The leader of our discussion of Penelope Fitzgerald's "Offshore" hit the perfect note when she said that while she rarely reads a book more than once, reading this one again was a delight. I eagerly anticipate a second read. In a world where readers expect every detail to be laid before them and writers escape from the editor's desk with 500 or more pages left, this book is a gem. Examples: When an estranged husband ends a brief but vicious fight by screaming, "You are not a woman," you don't need pages of setting. When another character renames his boat after himself just to avoid confusion, you don't need chapters of background. This is a short, precise, fantastic, sympathetic view of the kind of person who would choose to live on a houseboat that is supported only by the riverbed and purged only by the tide. Read it twice.

Spare and brilliant

Penelope Fitzgerald's work is not about length. It's about depth. Her mastry lies in her ability to be as nuanced and profound as she in such few words. I think this is her best book.

the genuine article

It's difficult to summarize the appeal of Offshore, but unique as it is, it's the real thing: every sentence, every word counts; it has a gorgeous story (the breakup of a community, poignant and full of ironies); and people who are utterly real in their inconsistencies, their impulses, their irrational needs. You hardly realize as you're reading how perfect the thing is; that comes later, on reflection.

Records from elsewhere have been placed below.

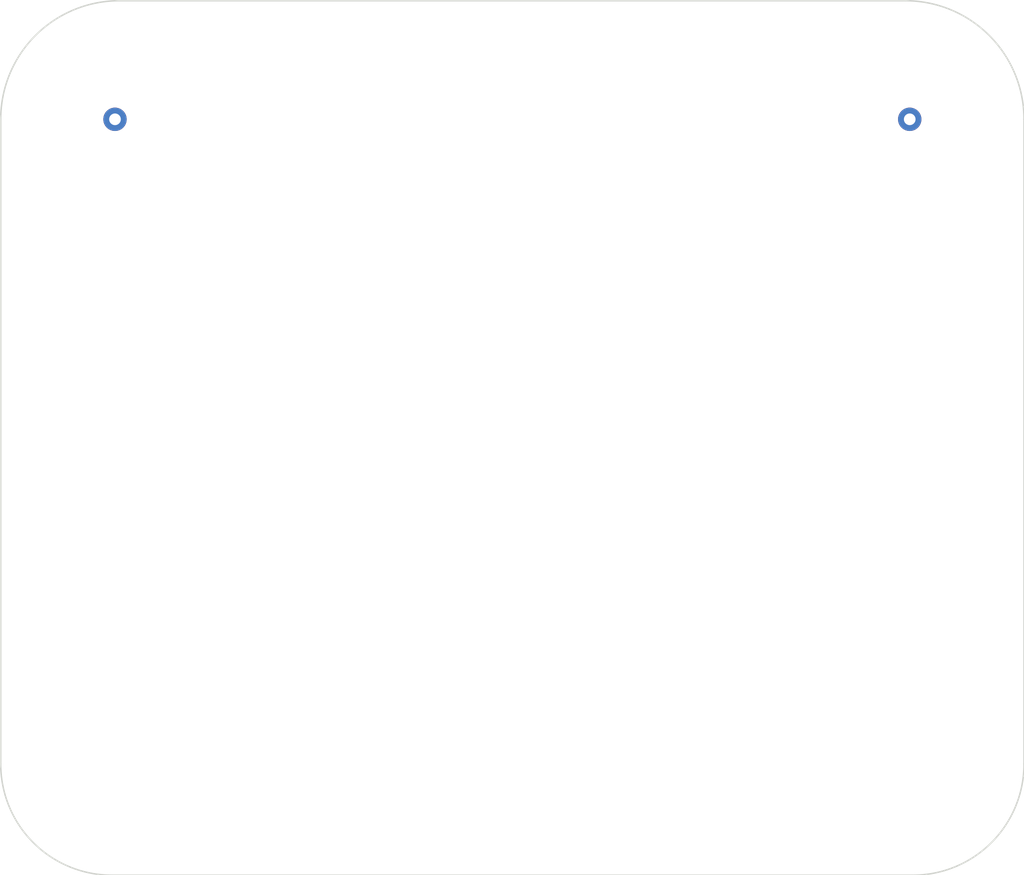
<source format=kicad_pcb>
(kicad_pcb (version 20171130) (host pcbnew "(5.1.6)-1")

  (general
    (thickness 1.6)
    (drawings 16)
    (tracks 2)
    (zones 0)
    (modules 0)
    (nets 1)
  )

  (page A4)
  (layers
    (0 F.Cu signal)
    (31 B.Cu signal hide)
    (32 B.Adhes user hide)
    (33 F.Adhes user hide)
    (34 B.Paste user hide)
    (35 F.Paste user hide)
    (36 B.SilkS user)
    (37 F.SilkS user)
    (38 B.Mask user hide)
    (39 F.Mask user)
    (40 Dwgs.User user)
    (41 Cmts.User user hide)
    (42 Eco1.User user hide)
    (43 Eco2.User user hide)
    (44 Edge.Cuts user)
    (45 Margin user hide)
    (46 B.CrtYd user hide)
    (47 F.CrtYd user hide)
    (48 B.Fab user hide)
    (49 F.Fab user hide)
  )

  (setup
    (last_trace_width 0.25)
    (user_trace_width 0.3)
    (user_trace_width 0.4)
    (user_trace_width 0.5)
    (user_trace_width 1)
    (trace_clearance 0.2)
    (zone_clearance 0.508)
    (zone_45_only no)
    (trace_min 0.2)
    (via_size 0.8)
    (via_drill 0.4)
    (via_min_size 0.4)
    (via_min_drill 0.3)
    (uvia_size 0.3)
    (uvia_drill 0.1)
    (uvias_allowed no)
    (uvia_min_size 0.2)
    (uvia_min_drill 0.1)
    (edge_width 0.05)
    (segment_width 0.2)
    (pcb_text_width 0.3)
    (pcb_text_size 1.5 1.5)
    (mod_edge_width 0.12)
    (mod_text_size 1 1)
    (mod_text_width 0.15)
    (pad_size 0.5 0.5)
    (pad_drill 0.5)
    (pad_to_mask_clearance 0.05)
    (aux_axis_origin 0 0)
    (visible_elements 7FFFFFFF)
    (pcbplotparams
      (layerselection 0x01100_7fffffff)
      (usegerberextensions false)
      (usegerberattributes true)
      (usegerberadvancedattributes true)
      (creategerberjobfile true)
      (excludeedgelayer true)
      (linewidth 0.100000)
      (plotframeref false)
      (viasonmask false)
      (mode 1)
      (useauxorigin false)
      (hpglpennumber 1)
      (hpglpenspeed 20)
      (hpglpendiameter 15.000000)
      (psnegative false)
      (psa4output false)
      (plotreference true)
      (plotvalue true)
      (plotinvisibletext false)
      (padsonsilk false)
      (subtractmaskfromsilk false)
      (outputformat 1)
      (mirror false)
      (drillshape 0)
      (scaleselection 1)
      (outputdirectory "../Gerber/"))
  )

  (net 0 "")

  (net_class Default "This is the default net class."
    (clearance 0.2)
    (trace_width 0.25)
    (via_dia 0.8)
    (via_drill 0.4)
    (uvia_dia 0.3)
    (uvia_drill 0.1)
  )

  (gr_line (start 69.56 -90.83) (end 69.16 -91.12) (layer Dwgs.User) (width 1) (tstamp 604F5543))
  (gr_line (start 65.79 -90.83) (end 66.2 -91.21) (layer Dwgs.User) (width 1) (tstamp 604F5543))
  (gr_line (start 66.17 -94.33) (end 65.77 -94.61) (layer Dwgs.User) (width 1) (tstamp 604F5543))
  (gr_line (start 69.26 -94.3) (end 69.7 -94.67) (layer Dwgs.User) (width 1))
  (gr_line (start 66.064 -94.424) (end 66.064 -91.064) (layer Dwgs.User) (width 1))
  (gr_line (start 69.414 -94.424) (end 66.064 -94.424) (layer Dwgs.User) (width 1))
  (gr_line (start 69.414 -91.064) (end 69.414 -94.424) (layer Dwgs.User) (width 1))
  (gr_line (start 66.064 -91.064) (end 69.414 -91.064) (layer Dwgs.User) (width 1))
  (gr_arc (start 52.922 -77.026) (end 49.112 -77.026) (angle -90) (layer Edge.Cuts) (width 0.05))
  (gr_arc (start 80.354 -77.026) (end 80.354 -73.216) (angle -90) (layer Edge.Cuts) (width 0.05))
  (gr_arc (start 53.176 -99.124) (end 53.176 -103.188) (angle -90) (layer Edge.Cuts) (width 0.05))
  (gr_arc (start 80.1 -99.124) (end 84.164 -99.124) (angle -90) (layer Edge.Cuts) (width 0.05))
  (gr_line (start 49.112 -77.026) (end 49.112 -99.124) (layer Edge.Cuts) (width 0.05) (tstamp 5F81F002))
  (gr_line (start 80.354 -73.216) (end 52.922 -73.216) (layer Edge.Cuts) (width 0.05))
  (gr_line (start 84.164 -99.124) (end 84.164 -77.026) (layer Edge.Cuts) (width 0.05))
  (gr_line (start 53.176 -103.188) (end 80.1 -103.188) (layer Edge.Cuts) (width 0.05))

  (via (at 53.026 -99.124) (size 0.8) (drill 0.4) (layers F.Cu B.Cu) (net 0))
  (via (at 80.25 -99.124) (size 0.8) (drill 0.4) (layers F.Cu B.Cu) (net 0))

)

</source>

This should have been one Booker Award amongst many

The novels have all been read, but the stories continue. This was the last of Ms. Fitzgerald's novels that I had yet to read, and was also the only work of hers than won the prestigious Booker Award. Her other works that were short listed for the award were "The Bookshop", "The Gate Of Angels", and "The Beginning Of Spring". In a writing career that produced 9 works of fiction, to have placed 4 of the 9 as finalists, and to win once is extraordinary. These novels, 3 works of non-fiction, and a collection of short stories, were all published in a span of time of just 15 years. It is certainly selfish, but I wish she began sharing her work before she was 69, in the end it does not matter, as the body of work she did produce will keep her in print for many lifetimes to come.Ms. Fitzgerald wrote short novels; in "Offshore" she has compressed the story into a space that is at once confining and colorful as her books. The majority of the book takes place on boats, boats that never move. Boats that would normally form there own tiny area of culture, but this is Ms. Fitzgerald, so as is normally the case conventional measurement has nothing to do with the scope of the story. This time out she seems to test just how far she can compress the space, the number of people and their stories.This sometimes-floating living location is a raving contradiction in space. Boats and barges meant to be mobile are not, nature can use the tide of the Thames to raise and then settle them down once again, but any motion more abrupt and the small fragile world is put in peril. A motionless boat is a contradiction in terms. A boat is inanimate, but "it" knows that being chained in place is unnatural, or perhaps all the life that clings to the sides of these vessels are nature's disaffected elements, determined to find a way to undo what should not have been done."I never do anything deliberately" is spoken by one character, but is appropriate for several. This group of eclectic eccentrics may possibly be the greatest menagerie the writer ever conjured for one tale.I cannot begin to pick a favorite from her novels; she is as excellent as she is consistent. I do know this, that unlike her characters, Ms. Fitzgerald chose every word deliberately, built every sentence with her exactitude, and delivered works that are absolutely complete.The Booker Judges deemed this work "flawless", they were correct.